Internationally, affordability challenges may be even more pronounced. Here, tiered pricing strategies, public-private partnerships, and local manufacturing capabilities can help bridge the gap. The goal is not merely to export therapies, but to enable their sustainable integration into diverse healthcare systems.
Point-of-Care Manufacturing: The Next Frontier
Perhaps the most transformative element of my vision is the shift toward point-of-care or near-point-of-care (POC) manufacturing. Traditional centralized manufacturing facilities, while efficient at scale, introduce delays, logistical risks, and high distribution costs. For neurological diseases—where timing, viability, and precision are critical—these limitations are particularly acute.
Advances in modular, closed-system bioreactors and automated cell processing platforms now make it conceivable to produce clinical-grade cell therapies within hospitals or POC-surgical hybrid ambulatory settings. These systems can standardize production, reduce contamination risk, and enable real-time quality control. When coupled with digital manufacturing records and regulatory-compliant data systems, point-of-care production can meet stringent safety and efficacy standards.

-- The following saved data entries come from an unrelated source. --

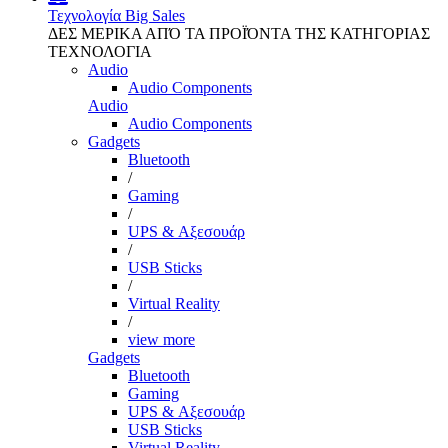
Τεχνολογία
Big Sales
ΔΕΣ ΜΕΡΙΚΑ ΑΠΌ ΤΑ ΠΡΟΪΌΝΤΑ ΤΗΣ ΚΑΤΗΓΟΡΙΑΣ
ΤΕΧΝΟΛΟΓΙΑ
Audio
Audio Components
Audio
Audio Components
Gadgets
Bluetooth
/
Gaming
/
UPS & Αξεσουάρ
/
USB Sticks
/
Virtual Reality
/
view more
Gadgets
Bluetooth
Gaming
UPS & Αξεσουάρ
USB Sticks
Virtual Reality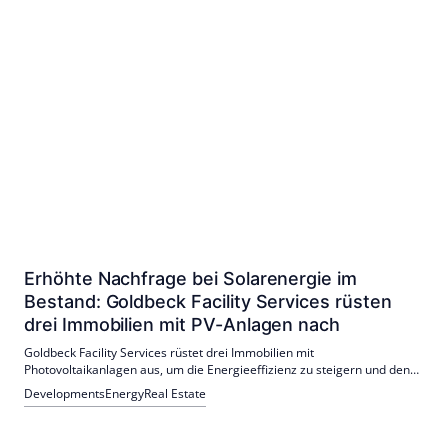
Erhöhte Nachfrage bei Solarenergie im
Bestand: Goldbeck Facility Services rüsten
drei Immobilien mit PV-Anlagen nach
Goldbeck Facility Services rüstet drei Immobilien mit
Photovoltaikanlagen aus, um die Energieeffizienz zu steigern und den
Klimaschutz zu fördern. Projekte in Borgholzhausen und Plauen sowie
Developments
Energy
Real Estate
ein Pilotprojekt mit Klebe-PV-Modulen bei Bolton Adhesives zeigen das
Engagement für nachhaltige Lösungen.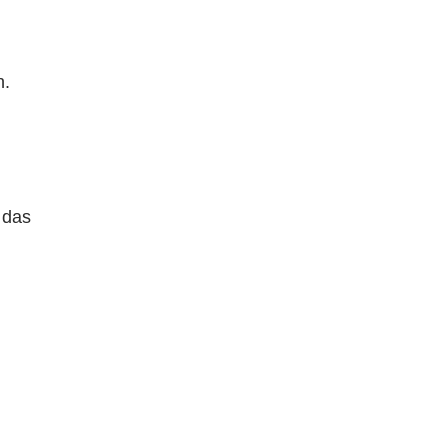
n.
 das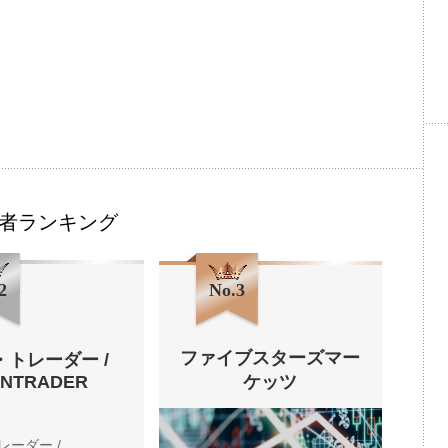
者ランキング
2
No.3
ファイブスターズマー
・トレーダー /
ENTRADER
ケッツ
レーダー /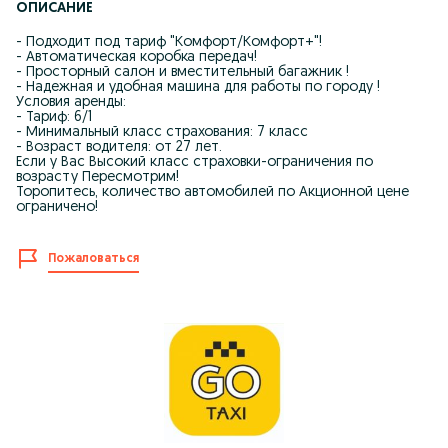
ОПИСАНИЕ
- Подходит под тариф "Комфорт/Комфорт+"!
- Автоматическая коробка передач!
- Просторный салон и вместительный багажник !
- Надежная и удобная машина для работы по городу !
Условия аренды:
- Тариф: 6/1
- Минимальный класс страхования: 7 класс
- Возраст водителя: от 27 лет.
Если у Вас Высокий класс страховки-ограничения по
возрасту Пересмотрим!
Торопитесь, количество автомобилей по Акционной цене
ограничено!
Пожаловаться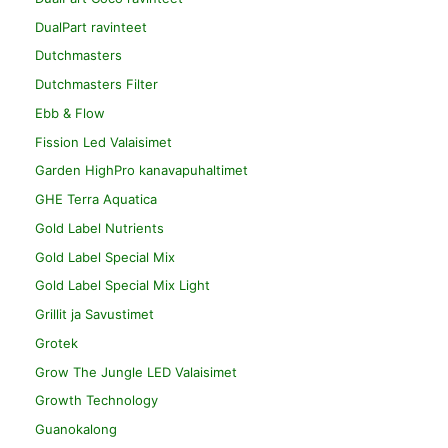
DualPart ravinteet
Dutchmasters
Dutchmasters Filter
Ebb & Flow
Fission Led Valaisimet
Garden HighPro kanavapuhaltimet
GHE Terra Aquatica
Gold Label Nutrients
Gold Label Special Mix
Gold Label Special Mix Light
Grillit ja Savustimet
Grotek
Grow The Jungle LED Valaisimet
Growth Technology
Guanokalong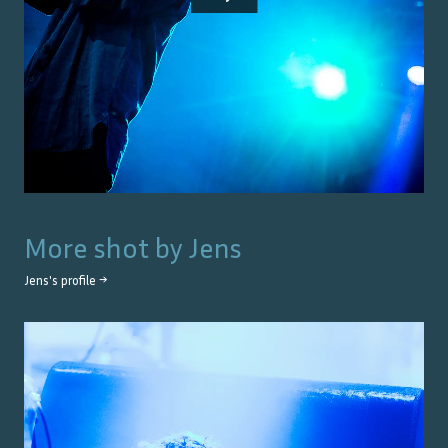
More shot by
Jens
Jens
's profile →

In the United States, regulatory frameworks will need to evolve to accommodate this paradigm. The U.S. Food and Drug Administration has already begun exploring decentralized manufacturing models, but further clarity is needed regarding site certification, batch release criteria, and oversight responsibilities. A hub-and-spoke model—where centralized facilities provide master cell banks and oversight, while regional centers perform final differentiation and formulation—may offer a pragmatic path forward.
Globally, point-of-care manufacturing holds even greater promise. In regions with limited infrastructure, the ability to produce therapies locally could bypass many of the barriers associated with importation and cold-chain logistics. However, this will require investment in workforce training, quality systems, and regulatory harmonization.
Integration: A Systems-Level Approach
Democratizing cell therapy is not a single innovation but a systems-level transformation. It requires alignment across scientific, clinical, regulatory, and economic domains. Data integration will be critical: real-world evidence collected across distributed sites can inform continuous improvement, refine patient selection, and support regulatory decision-making.
Artificial intelligence and machine learning can further enhance this ecosystem, enabling predictive modeling of treatment outcomes, optimization of manufacturing processes, and early detection of adverse events. Importantly, these tools must be deployed with transparency and equity in mind, ensuring that they do not inadvertently exacerbate existing disparities.
Conclusion: From Innovation to Equity
The promise of cell therapy for neurological disease is profound, offering the potential not only to alleviate symptoms but to modify—or even reverse—the course of disease. Yet without deliberate action, this promise risks being realized only for a privileged few. The advanced herein challenges the field to think beyond innovation toward equity: to design systems that are as scalable as they are effective, as affordable as they are advanced.
By expanding access through distributed care networks, reducing costs through manufacturing innovation and new payment models, and embracing point-of-care production, it is possible to create a future in which cell therapies are not exceptional interventions, but standard-of-care treatments available to all who need them. The United States can lead this transformation, but its ultimate success will be measured by its global impact—by how effectively these therapies are translated, adapted, and delivered across diverse healthcare systems worldwide.